На минуту оба замолкли. Если бы фразы, которыми они обменялись, были не так отрывисты и не так быстро следовали одна за другой, они бы заметили какое-то движение в углу, за стенкой из книг, уставленных на изящной этажерке, но шорох был очень легкий и длился одно мгновение. Что-то там зашевелилось и сразу замерло.

— Это гораздо важнее бала, — повторила Ирена. — Речь идет о спокойствии, чести и совести моей матери.

— Что за напыщенные выражения! — коротко засмеявшись, воскликнул Дарвид, — Я все больше убеждаюсь, что экзальтация — это болезнь, весьма распространенная в моем семействе! Я бы предпочел, чтобы ты говорила проще…
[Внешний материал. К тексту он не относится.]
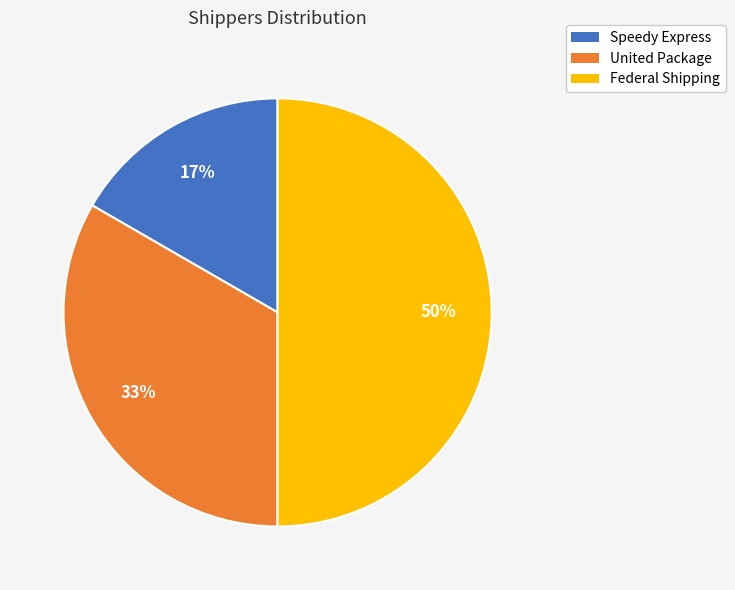

Between United Package and Federal Shipping, which is larger?

Federal Shipping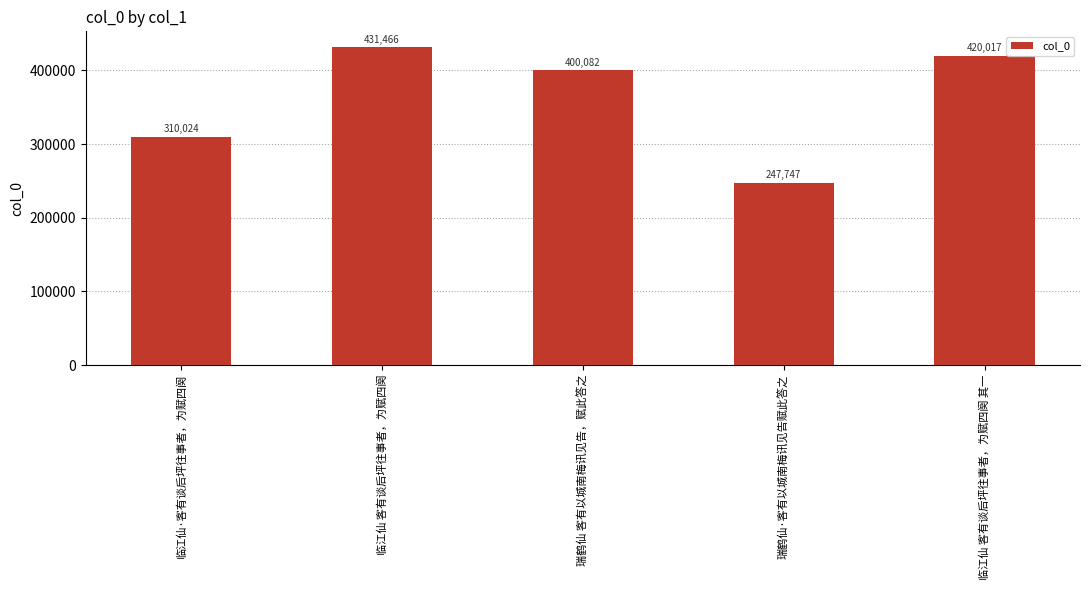

What is the label of the 5th bar from the left?

临江仙 客有谈后坪往事者，为赋四阕 其一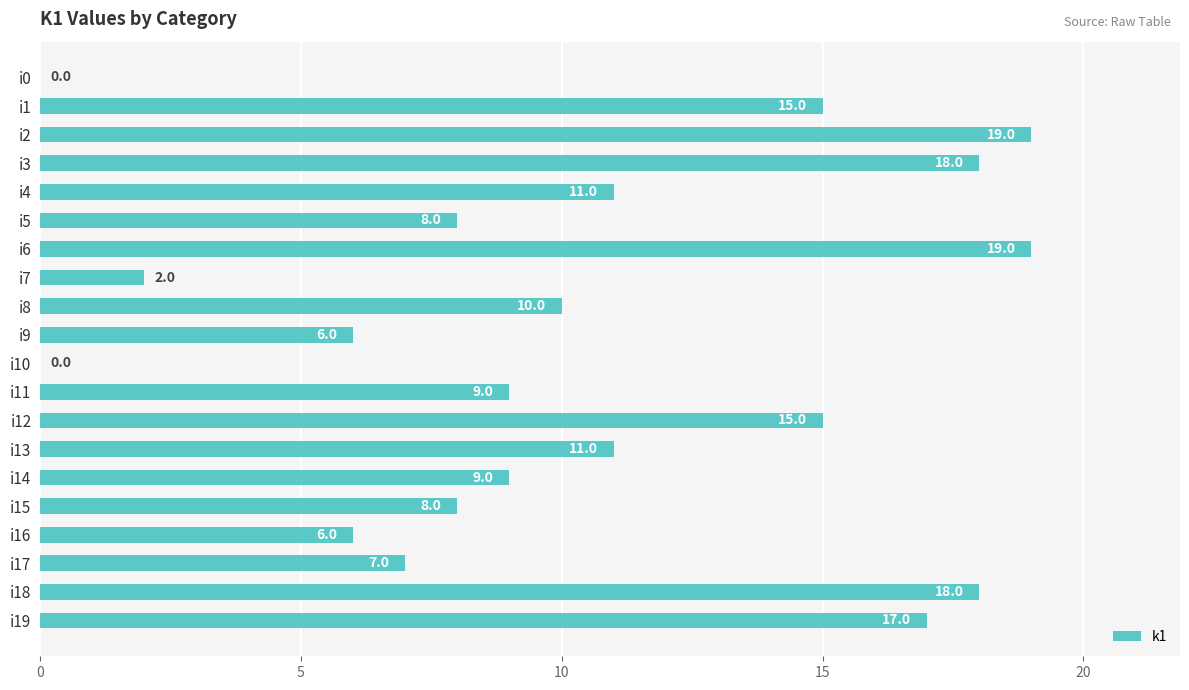

Read the value at i6.

19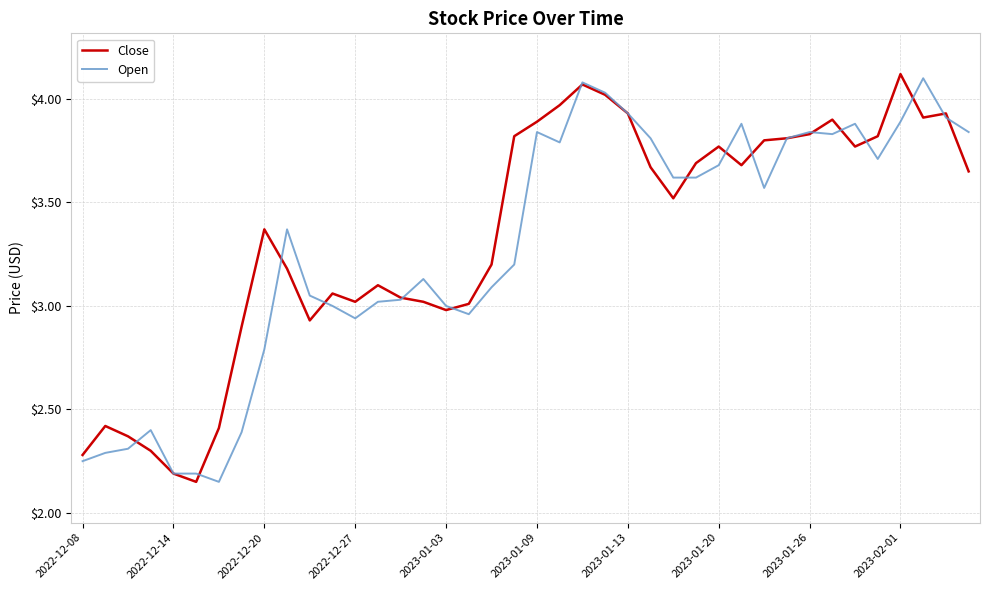

How many intersections are there between Close and Open?

16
— То, о чем я собираюсь говорить, совсем не просто, и стиль моей речи соответствует ее содержанию, — ответила Ирена и села в кресло, сложив руки на коленях, в напряженной позе, не касаясь широких тяжелых подлокотников.

— То, о чем я собираюсь с тобой говорить, отец, вещь очень сложная и тонкая. Скажи, отец, ты тоже считаешь, как и я, что можно совершить так называемую ошибку, обладая благородным сердцем и безмерно страдая? Обычно говорят, что страдание — это справедливая кара или покаяние за совершенную ошибку, но я это суждение считаю крашеным горшком; боже мой, ведь все на свете так сложно, так непостоянно и относительно.

Она говорила совершенно спокойно, однако при последних словах слегка пожала плечами. Дарвид смотрел на нее в оцепенении.

— Как? — начал он сдавленным голосом. — Ты… ты… пришла со мной говорить об… этом! Так ты знаешь? Понимаешь? И пришла об… этом говорить?

— Знаешь, отец, — отвечала Ирена, — для того, чтобы наш разговор мог к чему-нибудь привести, мы должны прежде всего отбросить все крашеные горшки…

— Что это значит? — спросил Дарвид.

— Что? Крашеные горшки? Это ничтожные глиняные черепки, только красиво раскрашенные; например, в этом случае крашеными горшками были бы: моя наивность, смущение, скромность и тому подобные штопаные носки!